The January 2021 date is the final nail in the coffin for Python 2.7, and since there is no way of formatting Python 2.7 code with YAPF running under Python 3, the only option I could find was Black.

Enter Black

Black can be installed by running pip install black. It requires Python 3.6.0+ to run but you can reformat Python 2 code with it, too7.

By default, Black allows 88 characters per line, but running black --line-length 79 --target-version py27 . formats the code in the style that I like, and makes the end-of-lfe problem go away. And who doesn’t like emojis?

$ black --line-length 79 --target-version py27 .
All done! ✨ 🍰 ✨
39 files left unchanged.

Conclusion

A wise man once said:

“It’s a matter of preference. But convenience and ease of use override preference.” - César Román (2020-12-22).

Thanks for reading.

References

  1. Stenberg, Daniel (2020-11-30). “I am an 80 column purist”

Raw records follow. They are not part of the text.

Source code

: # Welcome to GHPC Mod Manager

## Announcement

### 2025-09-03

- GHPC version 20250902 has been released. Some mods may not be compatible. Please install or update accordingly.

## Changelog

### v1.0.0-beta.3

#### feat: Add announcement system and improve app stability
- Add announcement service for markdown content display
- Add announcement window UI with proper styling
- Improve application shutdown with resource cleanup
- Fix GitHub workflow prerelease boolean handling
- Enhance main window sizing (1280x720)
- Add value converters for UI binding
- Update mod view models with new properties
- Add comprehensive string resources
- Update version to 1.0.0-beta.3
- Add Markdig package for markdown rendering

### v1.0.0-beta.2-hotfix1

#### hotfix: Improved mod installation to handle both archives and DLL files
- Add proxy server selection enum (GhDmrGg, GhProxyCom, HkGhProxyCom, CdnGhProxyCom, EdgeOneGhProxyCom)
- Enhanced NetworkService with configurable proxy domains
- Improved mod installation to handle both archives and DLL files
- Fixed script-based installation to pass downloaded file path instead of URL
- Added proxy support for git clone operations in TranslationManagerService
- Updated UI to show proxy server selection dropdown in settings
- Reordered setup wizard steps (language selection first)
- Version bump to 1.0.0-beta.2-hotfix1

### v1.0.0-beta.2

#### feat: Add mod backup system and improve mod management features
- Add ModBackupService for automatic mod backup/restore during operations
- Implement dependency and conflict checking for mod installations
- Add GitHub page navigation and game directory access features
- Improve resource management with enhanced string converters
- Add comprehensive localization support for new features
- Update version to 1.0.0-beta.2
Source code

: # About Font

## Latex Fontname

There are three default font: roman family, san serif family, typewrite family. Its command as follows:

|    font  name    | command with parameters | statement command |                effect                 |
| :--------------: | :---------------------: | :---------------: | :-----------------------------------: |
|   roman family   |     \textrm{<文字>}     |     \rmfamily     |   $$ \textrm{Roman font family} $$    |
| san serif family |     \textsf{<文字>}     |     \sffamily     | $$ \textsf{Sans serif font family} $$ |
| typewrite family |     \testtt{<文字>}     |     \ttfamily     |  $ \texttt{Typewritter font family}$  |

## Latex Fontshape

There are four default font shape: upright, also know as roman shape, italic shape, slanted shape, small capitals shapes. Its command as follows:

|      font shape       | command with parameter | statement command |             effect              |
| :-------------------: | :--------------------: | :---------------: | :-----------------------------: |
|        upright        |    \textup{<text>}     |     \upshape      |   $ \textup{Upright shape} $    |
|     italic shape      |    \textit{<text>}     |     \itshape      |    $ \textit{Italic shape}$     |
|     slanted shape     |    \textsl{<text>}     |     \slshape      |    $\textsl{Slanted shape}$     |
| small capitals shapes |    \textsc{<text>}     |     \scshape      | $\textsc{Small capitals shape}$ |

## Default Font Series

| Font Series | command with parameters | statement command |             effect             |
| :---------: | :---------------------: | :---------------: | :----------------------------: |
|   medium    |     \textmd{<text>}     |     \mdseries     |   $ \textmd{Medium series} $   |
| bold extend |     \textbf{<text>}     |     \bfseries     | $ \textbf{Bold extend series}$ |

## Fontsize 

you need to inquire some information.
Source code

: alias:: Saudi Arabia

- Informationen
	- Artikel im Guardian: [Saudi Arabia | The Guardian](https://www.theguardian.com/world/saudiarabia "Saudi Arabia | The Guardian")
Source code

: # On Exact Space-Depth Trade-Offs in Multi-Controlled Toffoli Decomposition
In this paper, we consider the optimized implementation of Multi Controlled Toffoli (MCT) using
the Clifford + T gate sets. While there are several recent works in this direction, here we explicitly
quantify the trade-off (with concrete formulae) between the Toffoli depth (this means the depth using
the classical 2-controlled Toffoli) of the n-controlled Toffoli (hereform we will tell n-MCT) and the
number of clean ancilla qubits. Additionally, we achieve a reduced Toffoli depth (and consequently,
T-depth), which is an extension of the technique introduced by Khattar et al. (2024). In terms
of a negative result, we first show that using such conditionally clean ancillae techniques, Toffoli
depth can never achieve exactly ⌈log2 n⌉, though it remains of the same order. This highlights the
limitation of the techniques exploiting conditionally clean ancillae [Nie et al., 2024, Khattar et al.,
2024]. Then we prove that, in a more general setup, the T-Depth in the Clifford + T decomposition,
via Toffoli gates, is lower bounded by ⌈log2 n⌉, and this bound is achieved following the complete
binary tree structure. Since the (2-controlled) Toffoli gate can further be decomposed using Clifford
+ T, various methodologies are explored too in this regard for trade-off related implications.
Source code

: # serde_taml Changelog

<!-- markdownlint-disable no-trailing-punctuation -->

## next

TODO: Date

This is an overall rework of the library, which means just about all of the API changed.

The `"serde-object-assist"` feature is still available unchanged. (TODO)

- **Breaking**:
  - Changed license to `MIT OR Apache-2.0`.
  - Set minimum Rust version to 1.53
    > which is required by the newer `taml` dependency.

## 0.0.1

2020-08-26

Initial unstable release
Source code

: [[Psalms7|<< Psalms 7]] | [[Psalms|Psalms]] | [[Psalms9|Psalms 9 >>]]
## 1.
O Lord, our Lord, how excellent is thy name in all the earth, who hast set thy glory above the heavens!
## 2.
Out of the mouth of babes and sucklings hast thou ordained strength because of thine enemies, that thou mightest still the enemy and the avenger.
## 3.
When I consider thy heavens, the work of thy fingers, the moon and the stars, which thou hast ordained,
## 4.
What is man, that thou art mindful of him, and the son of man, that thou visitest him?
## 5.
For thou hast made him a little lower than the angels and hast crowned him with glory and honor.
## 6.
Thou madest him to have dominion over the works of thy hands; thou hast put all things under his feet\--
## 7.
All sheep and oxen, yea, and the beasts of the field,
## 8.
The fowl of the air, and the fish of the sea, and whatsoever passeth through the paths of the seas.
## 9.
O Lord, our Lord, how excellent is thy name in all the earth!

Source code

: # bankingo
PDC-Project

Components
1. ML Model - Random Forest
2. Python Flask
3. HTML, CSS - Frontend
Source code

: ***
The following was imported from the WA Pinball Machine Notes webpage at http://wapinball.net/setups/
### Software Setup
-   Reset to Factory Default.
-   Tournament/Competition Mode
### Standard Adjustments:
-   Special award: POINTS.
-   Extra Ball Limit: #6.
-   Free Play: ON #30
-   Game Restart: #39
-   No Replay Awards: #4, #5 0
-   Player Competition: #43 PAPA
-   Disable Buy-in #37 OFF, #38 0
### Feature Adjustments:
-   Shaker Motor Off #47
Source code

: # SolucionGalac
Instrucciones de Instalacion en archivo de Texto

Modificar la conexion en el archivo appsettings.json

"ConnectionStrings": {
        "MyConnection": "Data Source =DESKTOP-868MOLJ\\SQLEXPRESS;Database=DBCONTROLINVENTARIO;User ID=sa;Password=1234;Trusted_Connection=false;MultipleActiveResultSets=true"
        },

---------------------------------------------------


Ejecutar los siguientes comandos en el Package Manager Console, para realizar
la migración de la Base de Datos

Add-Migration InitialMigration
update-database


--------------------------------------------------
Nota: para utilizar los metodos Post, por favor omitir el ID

  2. Warsaw, Barry, et.al. “What is a PEP?”. PEP 1 – PEP Purpose and Guidelines. 

  3. van Rossuum, Guido, et.al. (2001-07-05) “Maximum Line Length”. PEP 8 – Style Guide for Python Code. 

  4. “Example Google Style Python Dosctrings”. Sphinx 4.0.0+ documentation. 

  5. “Google Python Style Guide”. Style guides for Google-originated open-source projects. 

  6. “Python versions”. google/yapf: A formatter for Python files. 

  7. “Installation and usage”. psf/black: The uncompromising Python code formatter.